Happy New Year and welcome to Norseman Creative’s first offering of 2026. Come along with me as I wax poetic about the fellowship of deer camp. Didn’t get what you wanted for Christmas? Check out the shop to pick up a book, a patch, some stickers, or whatever else grabs your fancy. Every little bit helps free me from the corporate grind so I can just grind out articles about the weird stuff I write about. If you’d like to support the blog in other ways, please share the blog with two friends so that they each share with two friends that share with two friends and so on and so forth like a pyramid scheme but instead of financial ruin, Norseman Creative provides entertainment.
Sunday evening is typically when most of the hunting party departs to return to their jobs, wives, and houses. Elliot, Max, Dad, and I still had another day of hunting before heading back to civilizations, so we joined the remaining hunters for dinner. We ate and drank together while swapping stories, debating about our favorite guns, knives, and other hunting equipment.
Passionately discussing our favorite rifles and other hunting equipment and debating their merits with each other is a favorite past time of many hunters. I had taken the opportunity to hunt with an old gun that afternoon, a Remington Model 81 “Woodsmaster,” an obsolescent rifle that has much more class and style than the soulless, mass-produced rifles of the modern era.
While one of my fellow hunters/gun collectors and I discussed some of our latest, most interesting firearm procurements, I looked around the cabin at my brothers.

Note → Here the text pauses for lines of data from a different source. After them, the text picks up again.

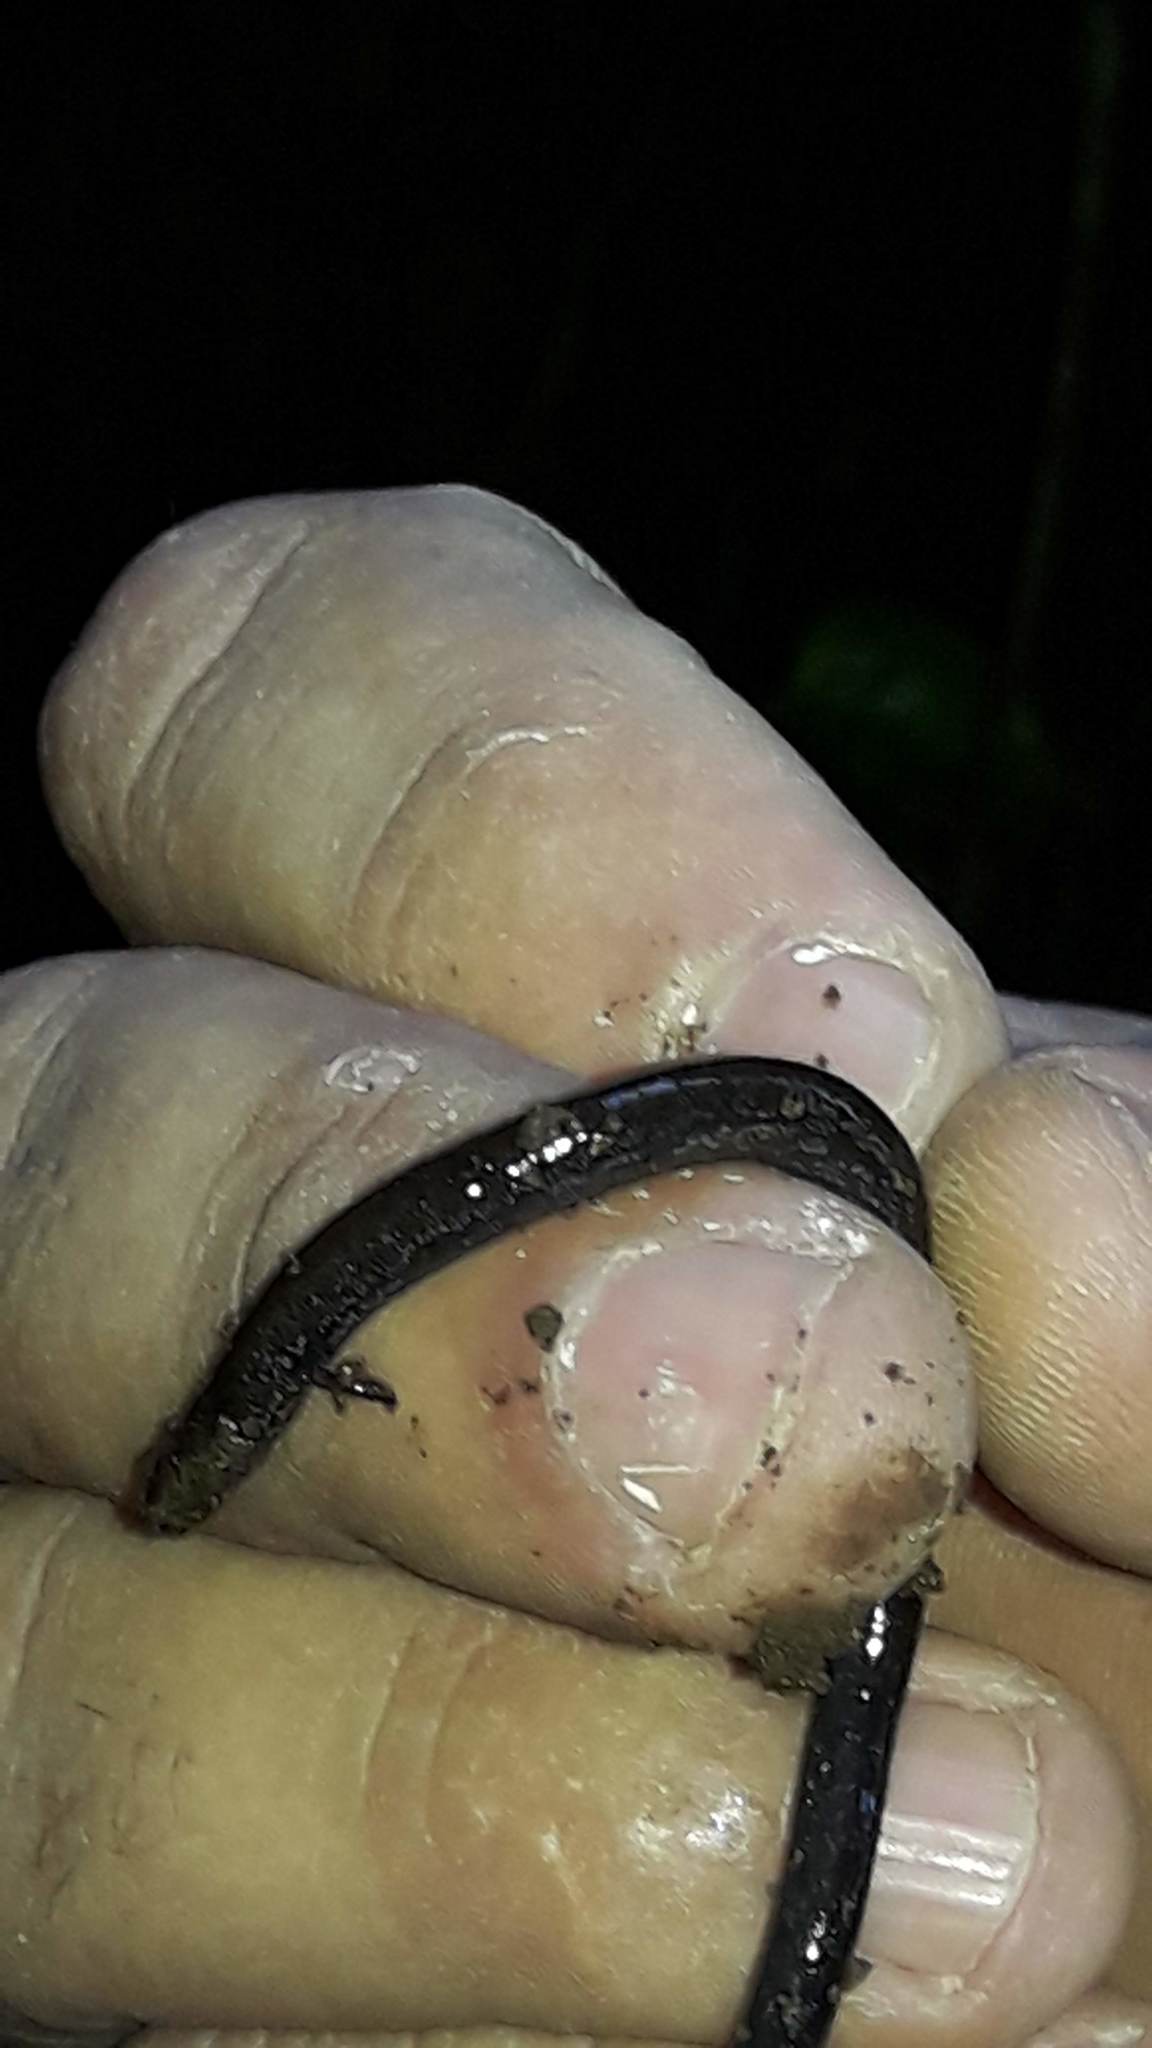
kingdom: Animalia
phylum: Chordata
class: Amphibia
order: Caudata
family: Plethodontidae
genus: Oedipina
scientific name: Oedipina pseudouniformis
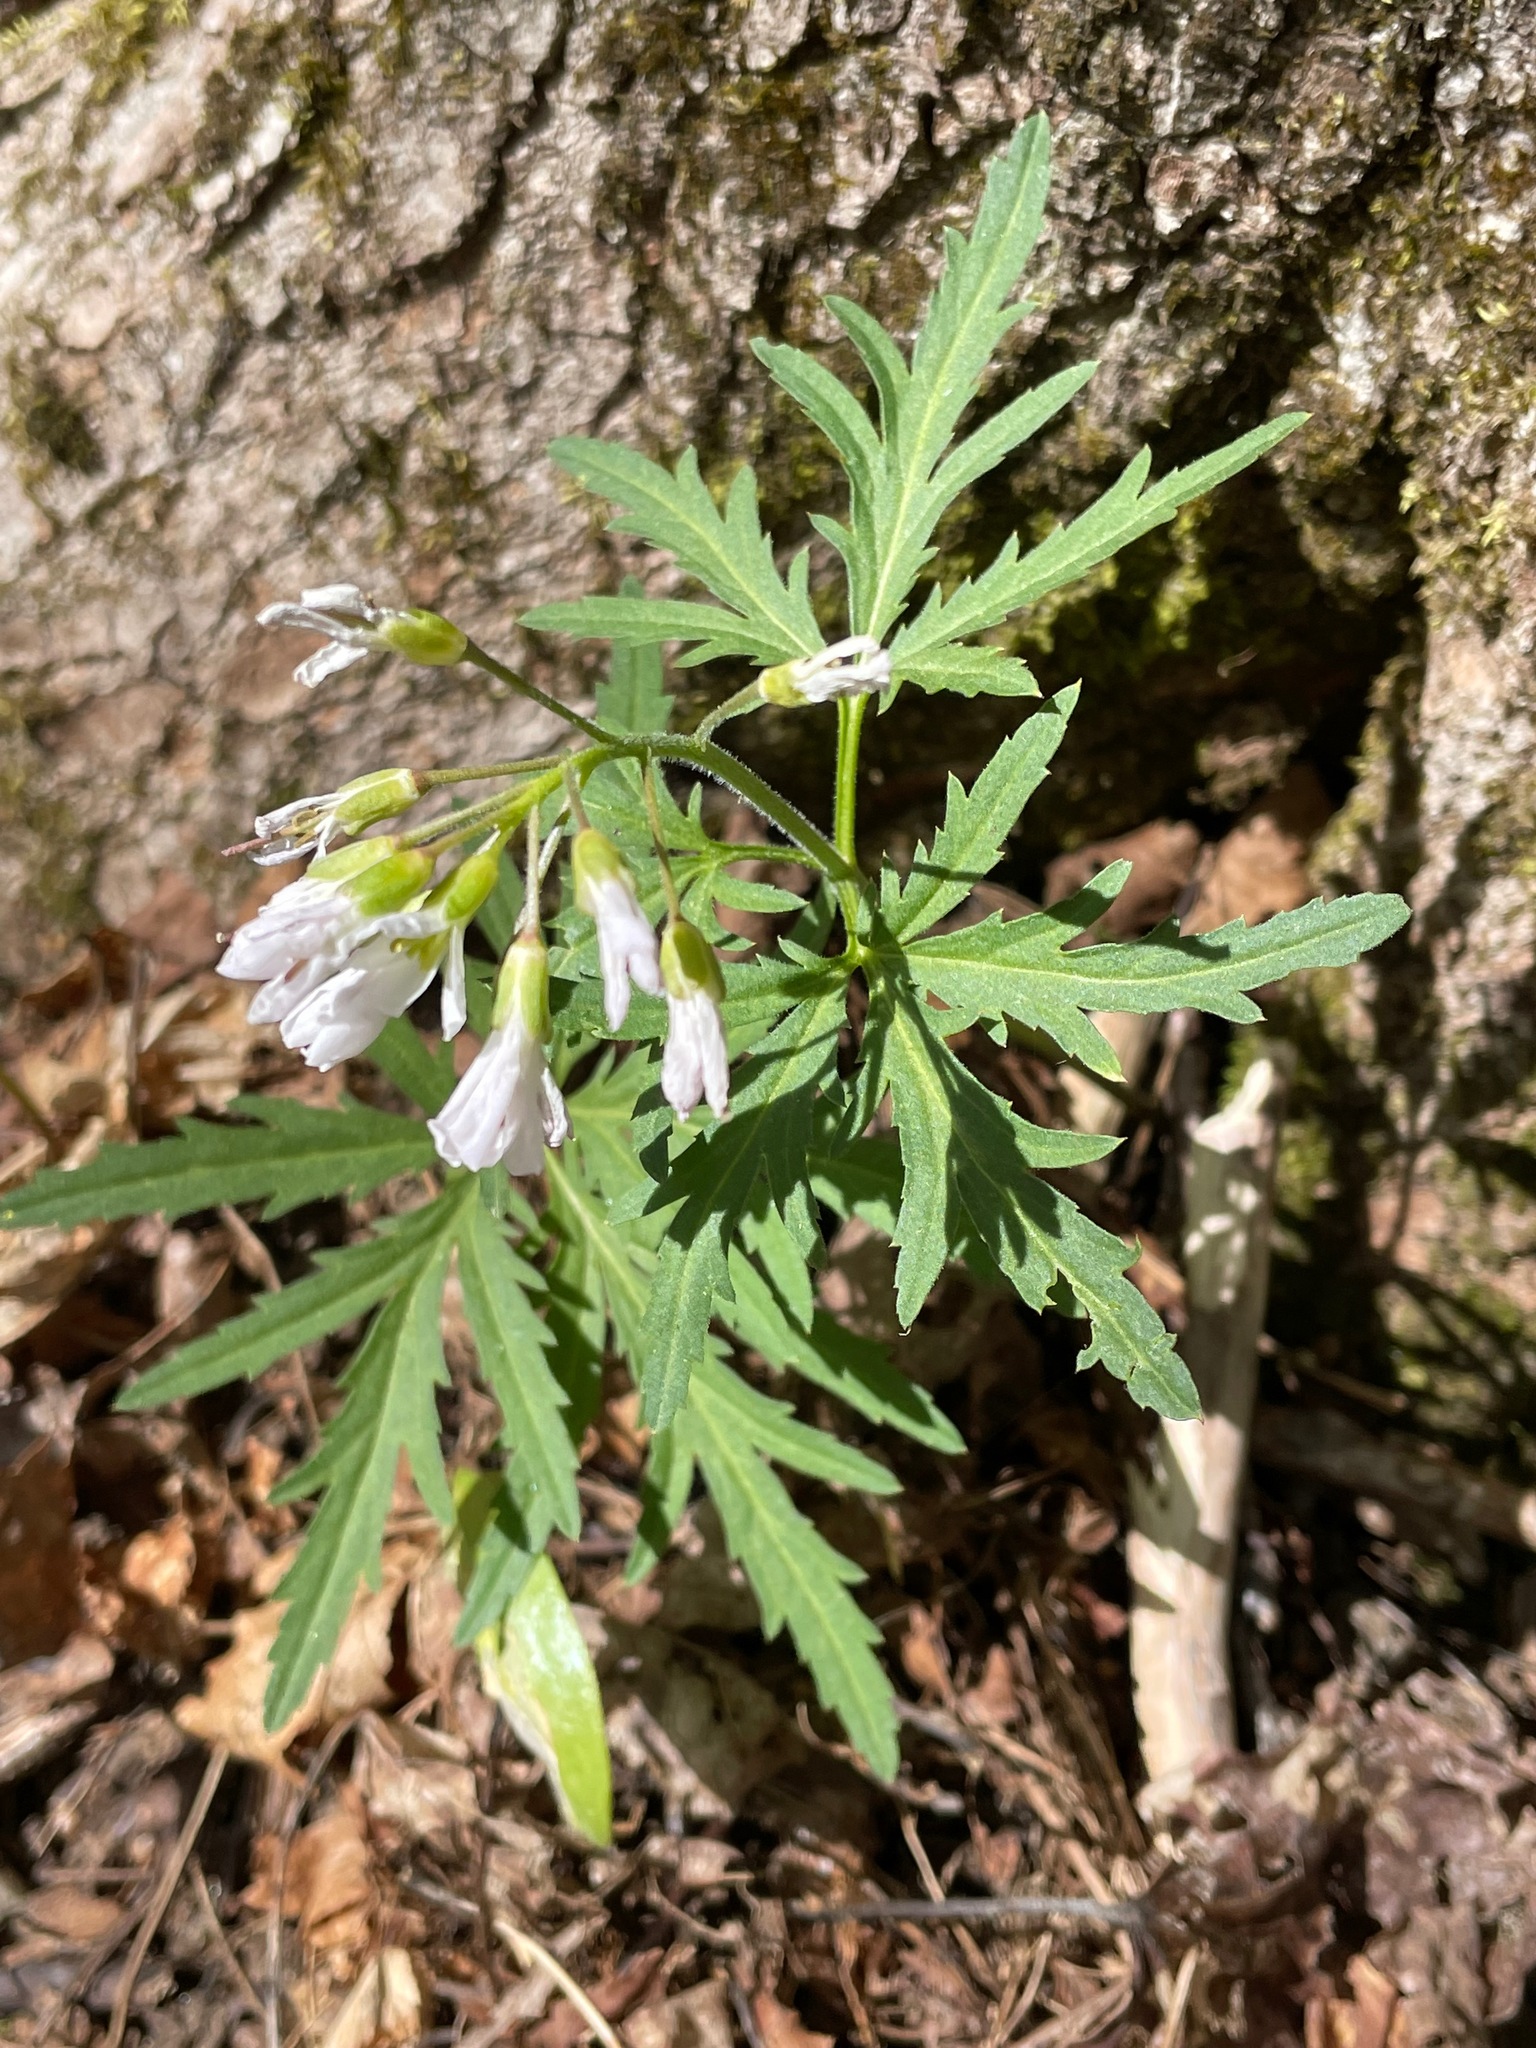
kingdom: Plantae
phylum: Tracheophyta
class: Magnoliopsida
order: Brassicales
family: Brassicaceae
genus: Cardamine
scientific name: Cardamine concatenata
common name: Cut-leaf toothcup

Both of them arrived late Friday night before the season starts, well after dinner (we did leave them some stew). Elliot flew up to Minneapolis from Florida, and Max picked him up to drive the rest of the way up to the cabin. It was a full day worth of travel for Elliot, about four hours for Max.
More than any thing else, being back in the woods with my brothers again was my reason for flying all the way from Hawai’i to Minnesota. We had been planning on returning to deer camp together for over a year, and I put everything on hold to be there. It wasn’t much of a sacrifice, as there was nowhere else I would rather have been.
This season was the first time me, my Dad, and both brothers had hunted together in at least five years. Due to my Air Force duties, I hadn’t been able to consistently return to Minnesota for deer season. Even back in 2020, the last time we went hunting together, Elliot was neck deep in studying for Med School.
Earlier that morning, before I even got to my deer stand, I shot my deer, the first for the season for the whole camp. A few hours later during the afternoon hunt, Max shot a doe that was now hanging next to my buck on the meat pole suspended between two trees in front of the cabin. The cold temperatures meant we didn’t have to rush to process the deer. Nature provides the freezer most Deer Seasons in Minnesota.

I couldn’t see the two deer hanging in the tree from where I stood, retelling the story of my single point buck to one of the remaining hunters. He had, somehow, not heard the story during one of the many retellings earlier in the day. It was no bother to me to tell the story yet again, with only a few slight embellishments.
Elliot and Max busied themselves discussing their own pursuits. Elliot was nearly complete with his residency as a Navy Doctor, providing a few of the other hunters no shortage of fascination. Max started a job with a Twin Cities law firm that summer, and was busy swapping stories with some of the other lawyers in the hunting party.
I refilled my glass with a splash of whiskey, then launched into another discussion about the merits of hunting with “old” guns with my fellow collector. He hunted with his own old gun, a lever action Winchester, and we shared a love of collecting strange and esoteric firearms. He had recently procured a Finnish rifle that is extremely hard to get in the United States, a rifle I had once considered buying even though it would have maxed out the credit card in my wallet.
As he explained his philosophy for collecting firearms, I looked around the room. The cabin was lit warmly, tales of past hunts enshrined in pictures and through taxidermy on the walls. My fellow hunters were engaged in their own chatter, with full bellies and full glasses, comfortable from the cast-iron wood burning stove in the center of the far wall.
“This right here,” I launched into what amounts to my own philosophical discussion. “The camaraderie and fellowship, that’s why I do this. Coming up here, to share these experiences with my brothers and my dad, that’s all that really matters to me.”
My fellow gun collector agreed, and we clinked our glasses in toast. We sipped from our glasses quietly for a moment.
“You know,” I said, then took another sip from my whiskey glass. “I’d hunt deer with a slingshot and marshmallows if it meant I could experience this every year.”
Elliot piped up from his chair in the corner, “Now that’s something I’d like to see.”

Thanks for reading! Have a great 2026!

Thanks for this post! Nothing better than spending time at deer camp with you guys!
Your words clearly define your passion for a sport, but even better describe how priceless your tie to your dad and brothers. Well said, Spencer!